Last Updated on by admin

How To Build A predictive Model In Data Science?

Predictive Analytics is an advanced concept in Data Science that is completely changing the business landscape across various industries.  As per the stats, Predictive Modelling experts are also very much in demand, just like the Data Scientists. Many companies are readily hiring skilled & certified Predictive Modelling professionals by offering them exclusively high salary packages.

If you are curious to become a skilled predictive modelling expert in the field of Data Science, then join us for our Kelly Technologies best success-rate Data Science Training In Hyderabad program. 

Now, let’s have a look at what exactly is Predictive Modelling & how to build a predictive model.

Defining Predictive Modelling-

Predictive Analytics can be interpreted as a multidisciplinary technique in the field of data analytics that makes use of advanced Machine Learning, Statistical Algorithms, and other data mining techniques to accurately predict the occurrence of future events by analyzing the historical data.

How To Build A Predictive Model?

The sequence of steps that are involved in the process of building a predictive model is as follows

  • Collecting The Data

In the first step, data is collected from various sources & advanced data mining & web scraping tools can be used for this purpose.

  • Build The Sample Data

In the next step, a model is built based on the sample data. The model is then trained with relevant algorithms on the data that is going to be used to fill in the target variable.

In general, predictive models can be classified into two different types

Classification-This is used to make predictions based on a value that is discrete through the category and finite with no order

Regression-This is used to make predictions based on a value that is continuous through numeric quantity & infinite with ordering

While speaking of algorithms that are to be used in the predictive models, linear regression, and neural network are the ones that are most extensively used as they yield precise & accurate results.

  • Testing & Implementing The Model 

Once the model is trained with the algorithm on the data set, it is then tested by comparing the outcomes of the models with the actual values.

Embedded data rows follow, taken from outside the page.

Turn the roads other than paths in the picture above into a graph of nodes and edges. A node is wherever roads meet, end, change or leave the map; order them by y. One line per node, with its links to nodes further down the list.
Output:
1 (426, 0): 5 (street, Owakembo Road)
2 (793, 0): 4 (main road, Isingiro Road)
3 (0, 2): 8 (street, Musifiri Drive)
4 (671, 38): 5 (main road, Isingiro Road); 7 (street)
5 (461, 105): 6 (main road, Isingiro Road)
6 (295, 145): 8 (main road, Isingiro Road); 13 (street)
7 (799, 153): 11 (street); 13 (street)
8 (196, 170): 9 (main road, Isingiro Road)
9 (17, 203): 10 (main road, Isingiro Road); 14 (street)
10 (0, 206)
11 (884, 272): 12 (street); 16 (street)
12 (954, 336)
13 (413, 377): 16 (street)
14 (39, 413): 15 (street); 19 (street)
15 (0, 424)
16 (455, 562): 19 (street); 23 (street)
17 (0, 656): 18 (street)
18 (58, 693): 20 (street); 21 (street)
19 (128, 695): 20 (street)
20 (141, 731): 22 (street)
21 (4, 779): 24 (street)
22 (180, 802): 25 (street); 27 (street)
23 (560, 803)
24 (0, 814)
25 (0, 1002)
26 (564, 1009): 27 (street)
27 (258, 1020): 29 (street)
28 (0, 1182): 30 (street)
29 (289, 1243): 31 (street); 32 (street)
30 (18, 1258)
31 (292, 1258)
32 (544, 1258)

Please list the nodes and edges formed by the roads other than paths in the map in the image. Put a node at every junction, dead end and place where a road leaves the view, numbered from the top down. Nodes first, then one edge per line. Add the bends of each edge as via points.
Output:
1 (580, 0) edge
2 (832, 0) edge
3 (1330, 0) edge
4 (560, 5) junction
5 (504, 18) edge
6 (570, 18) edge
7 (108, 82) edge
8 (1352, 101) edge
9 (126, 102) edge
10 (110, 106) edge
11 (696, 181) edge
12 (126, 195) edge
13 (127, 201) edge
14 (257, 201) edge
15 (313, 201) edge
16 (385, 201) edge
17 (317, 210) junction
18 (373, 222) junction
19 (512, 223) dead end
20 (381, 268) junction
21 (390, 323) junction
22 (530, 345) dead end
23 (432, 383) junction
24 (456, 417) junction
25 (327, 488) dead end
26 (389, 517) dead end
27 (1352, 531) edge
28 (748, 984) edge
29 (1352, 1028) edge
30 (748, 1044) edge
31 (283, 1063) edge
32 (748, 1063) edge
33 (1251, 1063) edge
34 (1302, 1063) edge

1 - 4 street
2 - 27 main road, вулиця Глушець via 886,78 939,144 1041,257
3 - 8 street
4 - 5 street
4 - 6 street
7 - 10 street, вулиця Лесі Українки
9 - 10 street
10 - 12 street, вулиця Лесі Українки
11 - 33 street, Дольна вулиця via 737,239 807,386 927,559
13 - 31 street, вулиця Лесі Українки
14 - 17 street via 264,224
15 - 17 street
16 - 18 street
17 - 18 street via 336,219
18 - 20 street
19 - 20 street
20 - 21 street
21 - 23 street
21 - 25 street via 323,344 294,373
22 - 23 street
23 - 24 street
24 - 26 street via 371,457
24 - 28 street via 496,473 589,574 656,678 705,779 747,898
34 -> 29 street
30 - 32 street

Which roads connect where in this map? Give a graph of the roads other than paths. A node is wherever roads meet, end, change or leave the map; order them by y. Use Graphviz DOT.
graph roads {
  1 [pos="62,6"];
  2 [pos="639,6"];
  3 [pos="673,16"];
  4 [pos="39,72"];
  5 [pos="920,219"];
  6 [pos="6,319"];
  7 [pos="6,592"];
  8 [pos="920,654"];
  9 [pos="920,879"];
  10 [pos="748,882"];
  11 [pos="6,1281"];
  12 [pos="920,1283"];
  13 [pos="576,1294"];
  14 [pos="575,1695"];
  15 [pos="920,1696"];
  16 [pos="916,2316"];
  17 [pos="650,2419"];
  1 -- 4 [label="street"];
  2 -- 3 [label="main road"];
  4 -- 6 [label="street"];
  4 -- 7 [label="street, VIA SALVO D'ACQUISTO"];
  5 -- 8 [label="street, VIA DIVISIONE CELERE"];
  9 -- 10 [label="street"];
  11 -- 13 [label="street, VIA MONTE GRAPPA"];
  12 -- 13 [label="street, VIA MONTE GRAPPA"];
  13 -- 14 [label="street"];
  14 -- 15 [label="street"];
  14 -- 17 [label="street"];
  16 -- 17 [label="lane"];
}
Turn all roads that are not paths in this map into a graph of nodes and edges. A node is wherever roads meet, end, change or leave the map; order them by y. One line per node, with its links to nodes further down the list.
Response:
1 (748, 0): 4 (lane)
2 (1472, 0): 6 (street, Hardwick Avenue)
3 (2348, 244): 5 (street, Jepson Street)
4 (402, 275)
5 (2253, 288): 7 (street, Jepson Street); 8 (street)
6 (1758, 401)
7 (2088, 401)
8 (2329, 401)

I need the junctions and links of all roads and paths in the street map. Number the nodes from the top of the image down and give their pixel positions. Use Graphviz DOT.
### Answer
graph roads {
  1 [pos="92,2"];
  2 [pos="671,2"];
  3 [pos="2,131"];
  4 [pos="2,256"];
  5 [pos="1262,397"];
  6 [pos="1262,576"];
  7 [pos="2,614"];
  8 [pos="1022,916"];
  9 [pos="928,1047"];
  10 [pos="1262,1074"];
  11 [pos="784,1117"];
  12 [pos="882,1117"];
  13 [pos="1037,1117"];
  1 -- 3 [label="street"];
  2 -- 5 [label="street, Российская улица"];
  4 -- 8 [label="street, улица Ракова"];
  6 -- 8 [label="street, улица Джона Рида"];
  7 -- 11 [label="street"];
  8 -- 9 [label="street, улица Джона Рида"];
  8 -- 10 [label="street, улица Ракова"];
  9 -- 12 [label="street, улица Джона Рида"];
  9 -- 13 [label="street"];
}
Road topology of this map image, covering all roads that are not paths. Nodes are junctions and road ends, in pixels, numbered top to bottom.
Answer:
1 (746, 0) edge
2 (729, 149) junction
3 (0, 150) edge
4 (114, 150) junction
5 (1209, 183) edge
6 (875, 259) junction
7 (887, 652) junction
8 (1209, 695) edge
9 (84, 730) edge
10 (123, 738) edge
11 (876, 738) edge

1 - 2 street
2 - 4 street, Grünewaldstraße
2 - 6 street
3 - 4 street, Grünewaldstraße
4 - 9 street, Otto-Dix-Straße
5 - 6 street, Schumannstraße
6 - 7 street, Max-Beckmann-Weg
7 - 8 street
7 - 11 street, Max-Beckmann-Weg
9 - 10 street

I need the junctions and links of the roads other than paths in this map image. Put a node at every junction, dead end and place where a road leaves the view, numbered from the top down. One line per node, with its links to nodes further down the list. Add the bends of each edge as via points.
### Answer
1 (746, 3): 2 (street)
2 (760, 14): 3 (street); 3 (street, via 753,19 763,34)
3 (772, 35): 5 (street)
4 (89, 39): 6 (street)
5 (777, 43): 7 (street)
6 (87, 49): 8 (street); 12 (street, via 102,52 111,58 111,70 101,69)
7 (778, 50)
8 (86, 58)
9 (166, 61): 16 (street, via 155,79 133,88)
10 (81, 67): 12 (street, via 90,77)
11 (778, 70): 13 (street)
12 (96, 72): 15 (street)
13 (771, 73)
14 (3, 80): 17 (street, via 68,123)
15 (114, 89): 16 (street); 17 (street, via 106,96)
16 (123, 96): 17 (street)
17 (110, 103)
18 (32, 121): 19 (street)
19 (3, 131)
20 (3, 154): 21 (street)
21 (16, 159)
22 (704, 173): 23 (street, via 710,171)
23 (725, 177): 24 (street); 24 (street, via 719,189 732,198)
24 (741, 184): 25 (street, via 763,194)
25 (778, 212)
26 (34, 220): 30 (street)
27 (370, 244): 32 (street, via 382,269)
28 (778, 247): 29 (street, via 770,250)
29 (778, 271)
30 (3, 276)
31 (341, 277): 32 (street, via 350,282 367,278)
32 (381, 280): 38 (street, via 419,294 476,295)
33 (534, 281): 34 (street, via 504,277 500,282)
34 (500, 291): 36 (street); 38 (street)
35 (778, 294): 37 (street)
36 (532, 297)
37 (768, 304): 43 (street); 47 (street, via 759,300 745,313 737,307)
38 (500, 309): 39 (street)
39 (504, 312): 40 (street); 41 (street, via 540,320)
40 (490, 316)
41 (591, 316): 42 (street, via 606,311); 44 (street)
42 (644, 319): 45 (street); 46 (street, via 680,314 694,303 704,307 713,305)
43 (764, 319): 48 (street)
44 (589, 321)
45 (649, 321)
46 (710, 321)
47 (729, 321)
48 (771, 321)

If the results are satisfactory, then this predictive model is used on the new incoming data & once the predictions are made, accurate steps are taken accordingly.

As the demand for predictive analytics is prevalent across many fields, this is the right time to master the predictive analytics skills & to become a career-ready Data Science expert by joining for the exclusive Data Science training program offered by Kelly Technologies.

Leave a Reply

Your email address will not be published.